*DIRECTIONS FOR THIS TASK:* This task calls for the lines below starting at the one containing "tesne za pódiom" and ending at the one containing "trapper i den bagende middagssol.", repeated exactly with both ends kept and pictures left out.

:::::

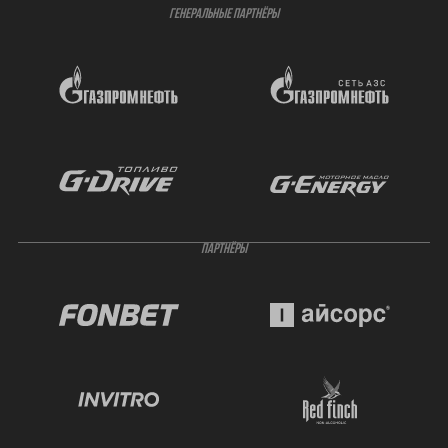
ГЕНЕРАЛЬНЫЕ ПАРТНЁРЫ
ПАРТНЁРЫ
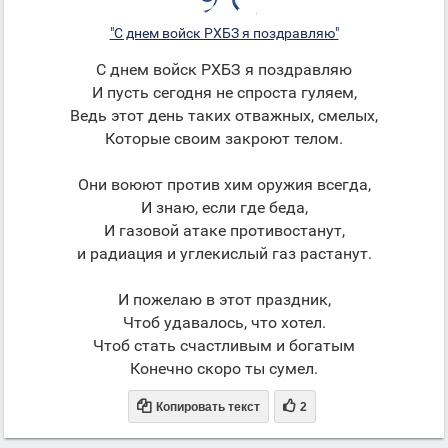
"С днем войск РХБЗ я поздравляю"
С днем войск РХБЗ я поздравляю
И пусть сегодня не спроста гуляем,
Ведь этот день таких отважных, смелых,
Которые своим закроют телом.
Они воюют против хим оружия всегда,
И знаю, если где беда,
И газовой атаке противостанут,
и радиация и углекислый газ растанут.
И пожелаю в этот праздник,
Чтоб удавалось, что хотел.
Чтоб стать счастливым и богатым
Конечно скоро ты сумел.


Копировать текст
2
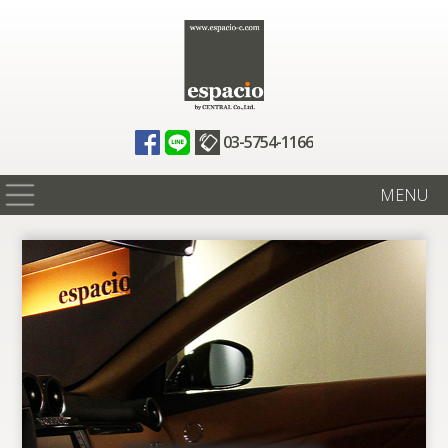
03-5754-1166
MENU
在庫情報
買取査定
全国納車
ニュース
ギャラリー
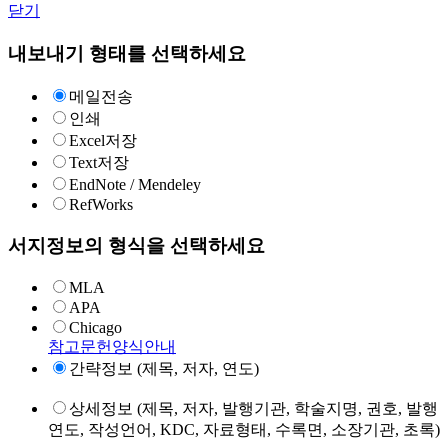
닫기
내보내기 형태를 선택하세요
메일전송
인쇄
Excel저장
Text저장
EndNote / Mendeley
RefWorks
서지정보의 형식을 선택하세요
MLA
APA
Chicago
참고문헌양식안내
간략정보 (제목, 저자, 연도)
상세정보 (제목, 저자, 발행기관, 학술지명, 권호, 발행
연도, 작성언어, KDC, 자료형태, 수록면, 소장기관, 초록)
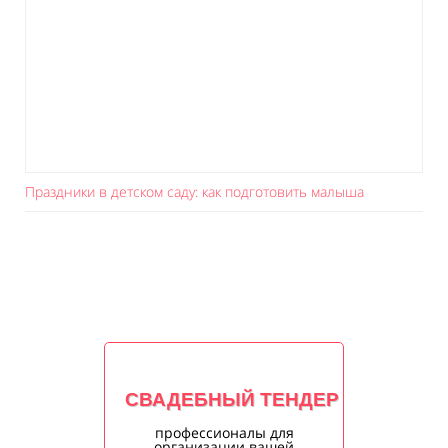
Праздники в детском саду: как подготовить малыша
СВАДЕБНЫЙ ТЕНДЕР
профессионалы для
организации вашей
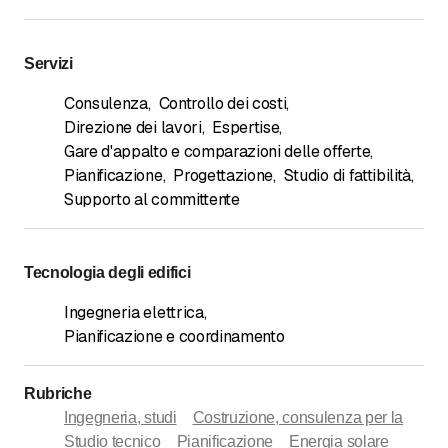
Servizi
Consulenza
,
Controllo dei costi
,
Direzione dei lavori
,
Espertise
,
Gare d'appalto e comparazioni delle offerte
,
Pianificazione
,
Progettazione
,
Studio di fattibilità
,
Supporto al committente
Tecnologia degli edifici
Ingegneria elettrica
,
Pianificazione e coordinamento
Rubriche
Ingegneria, studi
Costruzione, consulenza per la
Studio tecnico
Pianificazione
Energia solare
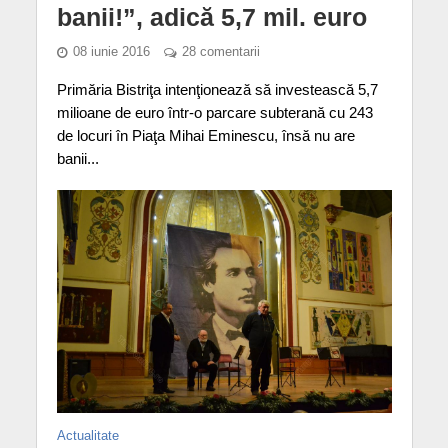
banii!”, adică 5,7 mil. euro
08 iunie 2016
28 comentarii
Primăria Bistriţa intenţionează să investească 5,7
milioane de euro într-o parcare subterană cu 243
de locuri în Piaţa Mihai Eminescu, însă nu are
banii...
Actualitate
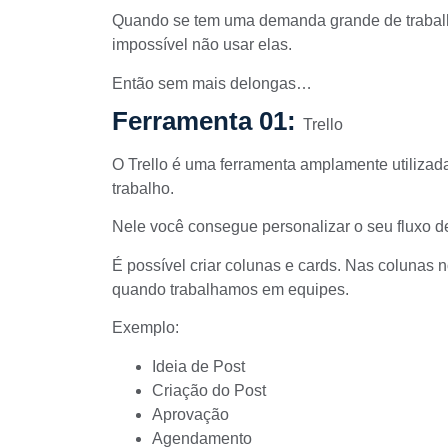
Quando se tem uma demanda grande de trabalh
impossível não usar elas.
Então sem mais delongas…
Ferramenta 01:
Trello
O Trello é uma ferramenta amplamente utiliza
trabalho.
Nele você consegue personalizar o seu fluxo de
É possível criar colunas e cards. Nas colunas
quando trabalhamos em equipes.
Exemplo:
Ideia de Post
Criação do Post
Aprovação
Agendamento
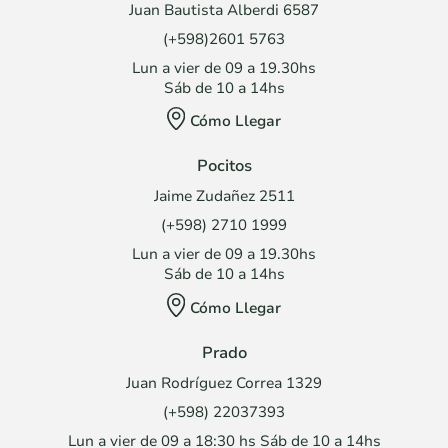
Juan Bautista Alberdi 6587
(+598)2601 5763
Lun a vier de 09 a 19.30hs
Sáb de 10 a 14hs
Cómo Llegar
Pocitos
Jaime Zudañez 2511
(+598) 2710 1999
Lun a vier de 09 a 19.30hs
Sáb de 10 a 14hs
Cómo Llegar
Prado
Juan Rodríguez Correa 1329
(+598) 22037393
Lun a vier de 09 a 18:30 hs Sáb de 10 a 14hs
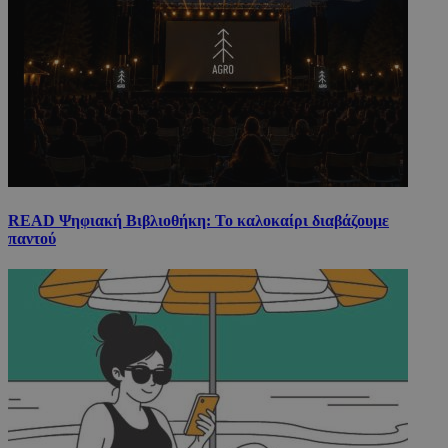
READ Ψηφιακή Βιβλιοθήκη: Το καλοκαίρι διαβάζουμε
παντού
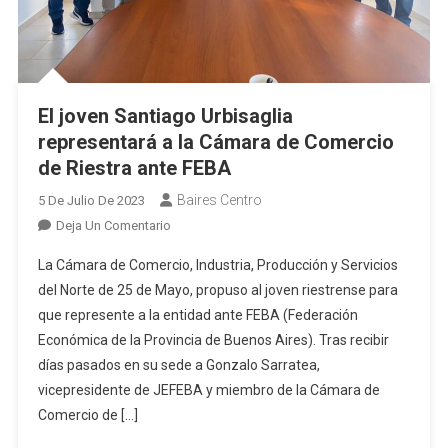
El joven Santiago Urbisaglia
representará a la Cámara de Comercio
de Riestra ante FEBA
Baires Centro
5 De Julio De 2023
En
Deja Un Comentario
El
La Cámara de Comercio, Industria, Producción y Servicios
Joven
del Norte de 25 de Mayo, propuso al joven riestrense para
Santiago
que represente a la entidad ante FEBA (Federación
Urbisaglia
Económica de la Provincia de Buenos Aires). Tras recibir
Representará
A
días pasados en su sede a Gonzalo Sarratea,
La
vicepresidente de JEFEBA y miembro de la Cámara de
Cámara
Comercio de […]
De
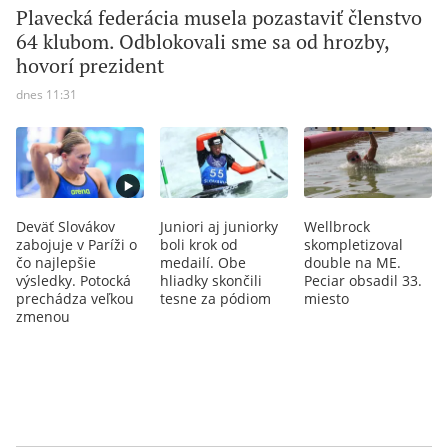
Plavecká federácia musela pozastaviť členstvo
64 klubom. Odblokovali sme sa od hrozby,
hovorí prezident
dnes 11:31
Deväť Slovákov
Juniori aj juniorky
Wellbrock
zabojuje v Paríži o
boli krok od
skompletizoval
čo najlepšie
medailí. Obe
double na ME.
výsledky. Potocká
hliadky skončili
Peciar obsadil 33.
prechádza veľkou
tesne za pódiom
miesto
zmenou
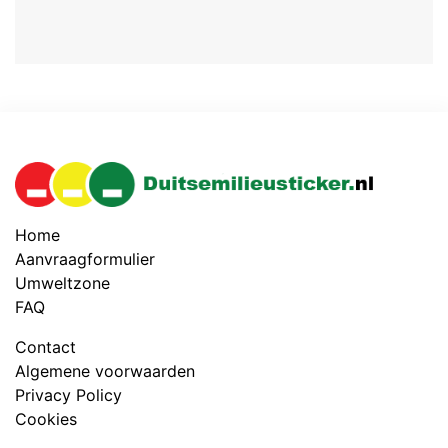
Home
Aanvraagformulier
Umweltzone
FAQ
Contact
Algemene voorwaarden
Privacy Policy
Cookies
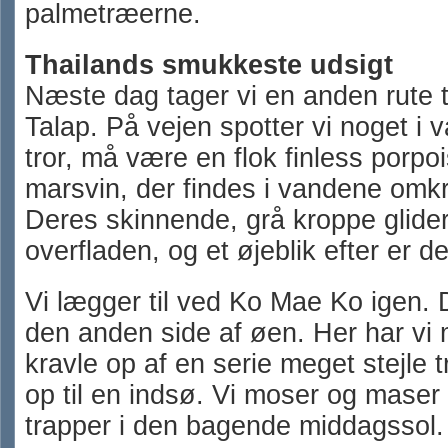
palmetræerne.
Thailands smukkeste udsigt
Næste dag tager vi en anden rute t
Talap. På vejen spotter vi noget i 
tror, må være en flok finless porpo
marsvin, der findes i vandene omk
Deres skinnende, grå kroppe glide
overfladen, og et øjeblik efter er d
Vi lægger til ved Ko Mae Ko igen.
den anden side af øen. Her har vi 
kravle op af en serie meget stejle 
op til en indsø. Vi moser og maser 
trapper i den bagende middagssol.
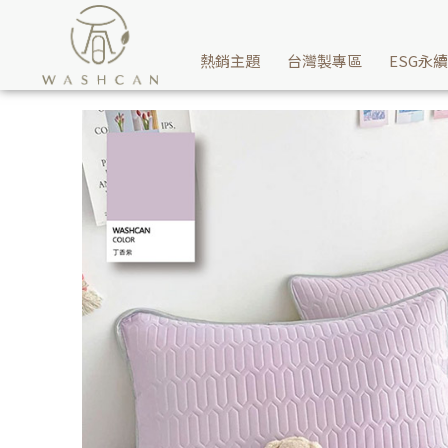
不必擔心夏天睡覺感覺熱，瓦士肯寢具專家私藏適合夏日9款嚴選清涼
熱銷主題
台灣製專區
ESG永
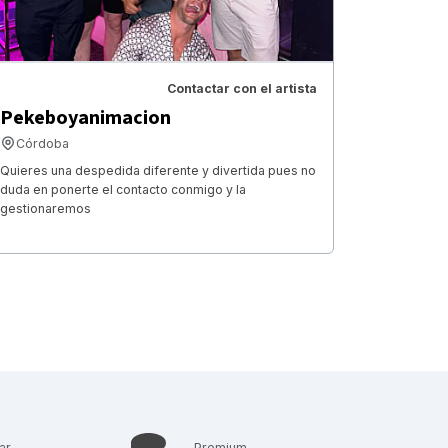
Contactar con el artista
Pekeboyanimacion
Córdoba
Quieres una despedida diferente y divertida pues no
duda en ponerte el contacto conmigo y la
gestionaremos
ar
Premium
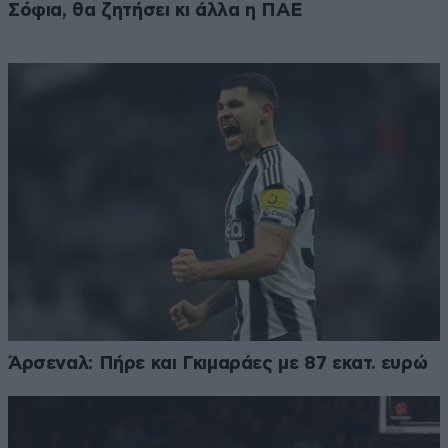
Σόφια, θα ζητήσει κι άλλα η ΠΑΕ
Άρσεναλ: Πήρε και Γκιμαράες με 87 εκατ. ευρώ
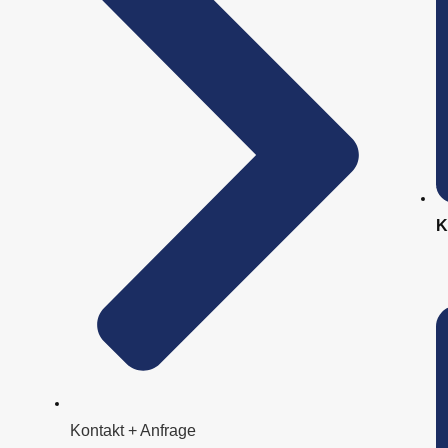
K
Kontakt + Anfrage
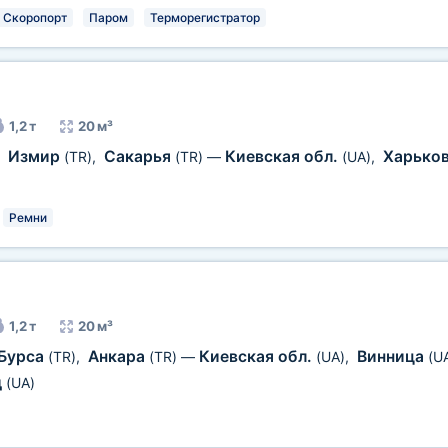
Скоропорт
Паром
Терморегистратор
1,2 т
20 м³
Измир
Сакарья
Киевская обл.
Харько
,
(TR)
,
(TR)
—
(UA)
,
Ремни
1,2 т
20 м³
Бурса
Анкара
Киевская обл.
Винница
(TR)
,
(TR)
—
(UA)
,
(U
д
(UA)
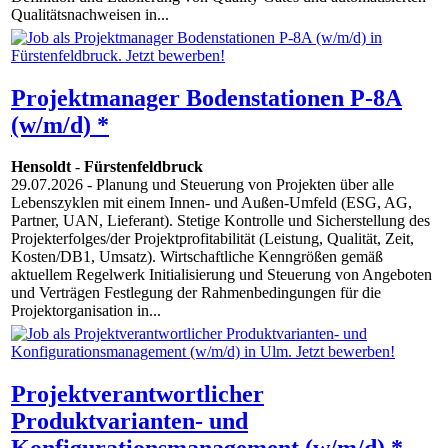
Qualitätsnachweisen in...
Projektmanager Bodenstationen P-8A
(w/m/d) *
Hensoldt
-
Fürstenfeldbruck
29.07.2026
- Planung und Steuerung von Projekten über alle
Lebenszyklen mit einem Innen- und Außen-Umfeld (ESG, AG,
Partner, UAN, Lieferant). Stetige Kontrolle und Sicherstellung des
Projekterfolges/der Projektprofitabilität (Leistung, Qualität, Zeit,
Kosten/DB1, Umsatz). Wirtschaftliche Kenngrößen gemäß
aktuellem Regelwerk Initialisierung und Steuerung von Angeboten
und Verträgen Festlegung der Rahmenbedingungen für die
Projektorganisation in...
Projektverantwortlicher
Produktvarianten- und
Konfigurationsmanagement (w/m/d) *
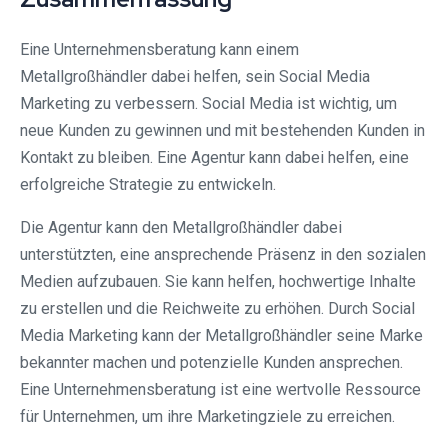
Eine Unternehmensberatung kann einem
Metallgroßhändler dabei helfen, sein Social Media
Marketing zu verbessern. Social Media ist wichtig, um
neue Kunden zu gewinnen und mit bestehenden Kunden in
Kontakt zu bleiben. Eine Agentur kann dabei helfen, eine
erfolgreiche Strategie zu entwickeln.
Die Agentur kann den Metallgroßhändler dabei
unterstützten, eine ansprechende Präsenz in den sozialen
Medien aufzubauen. Sie kann helfen, hochwertige Inhalte
zu erstellen und die Reichweite zu erhöhen. Durch Social
Media Marketing kann der Metallgroßhändler seine Marke
bekannter machen und potenzielle Kunden ansprechen.
Eine Unternehmensberatung ist eine wertvolle Ressource
für Unternehmen, um ihre Marketingziele zu erreichen.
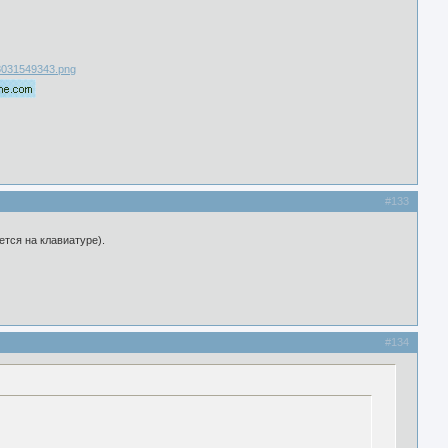
#133
ется на клавиатуре).
#134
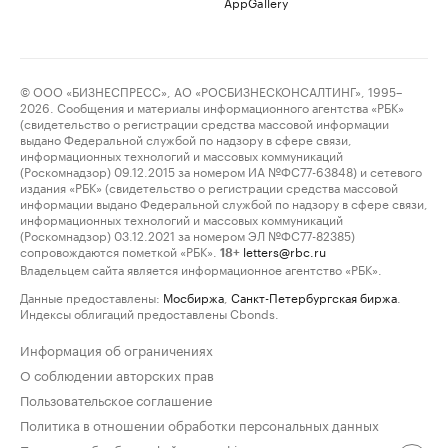
AppGallery
© ООО «БИЗНЕСПРЕСС», АО «РОСБИЗНЕСКОНСАЛТИНГ», 1995–
2026. Сообщения и материалы информационного агентства «РБК»
(свидетельство о регистрации средства массовой информации
выдано Федеральной службой по надзору в сфере связи,
информационных технологий и массовых коммуникаций
(Роскомнадзор) 09.12.2015 за номером ИА №ФС77-63848) и сетевого
издания «РБК» (свидетельство о регистрации средства массовой
информации выдано Федеральной службой по надзору в сфере связи,
информационных технологий и массовых коммуникаций
(Роскомнадзор) 03.12.2021 за номером ЭЛ №ФС77-82385)
сопровождаются пометкой «РБК».
letters@rbc.ru
18+
Владельцем сайта является информационное агентство «РБК».
Данные предоставлены:
Мосбиржа
,
Санкт-Петербургская биржа
.
Индексы облигаций предоставлены Cbonds.
Информация об ограничениях
О соблюдении авторских прав
Пользовательское соглашение
Политика в отношении обработки персональных данных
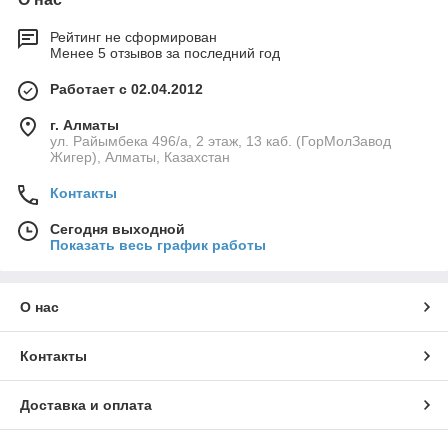
Рейтинг не сформирован
Менее 5 отзывов за последний год
Работает с 02.04.2012
г. Алматы
ул. Райымбека 496/а, 2 этаж, 13 каб. (ГорМолЗавод
Жигер), Алматы, Казахстан
Контакты
Сегодня выходной
Показать весь график работы
О нас
Контакты
Доставка и оплата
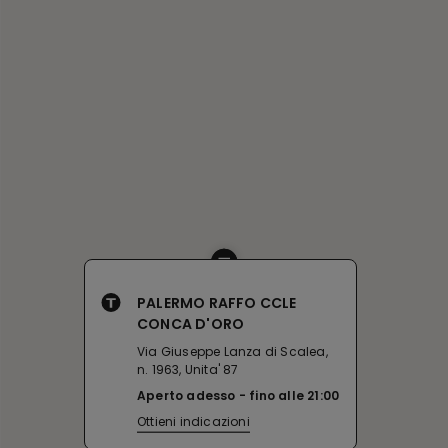
PALERMO RAFFO CCLE
CONCA D'ORO
Via Giuseppe Lanza di Scalea,
n. 1963, Unita' 87
Aperto adesso
fino alle
21:00
Ottieni indicazioni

:::::

*ANSWER BOX:*
tesne za pódiom
miesto
zmenou
Home
Aanvraagformulier
Umweltzone
FAQ
Contact
Algemene voorwaarden
Privacy Policy
Cookies
palmetræerne.
Thailands smukkeste udsigt
Næste dag tager vi en anden rute t
Talap. På vejen spotter vi noget i 
tror, må være en flok finless porpo
marsvin, der findes i vandene omk
Deres skinnende, grå kroppe glide
overfladen, og et øjeblik efter er d
Vi lægger til ved Ko Mae Ko igen.
den anden side af øen. Her har vi 
kravle op af en serie meget stejle 
op til en indsø. Vi moser og maser 
trapper i den bagende middagssol.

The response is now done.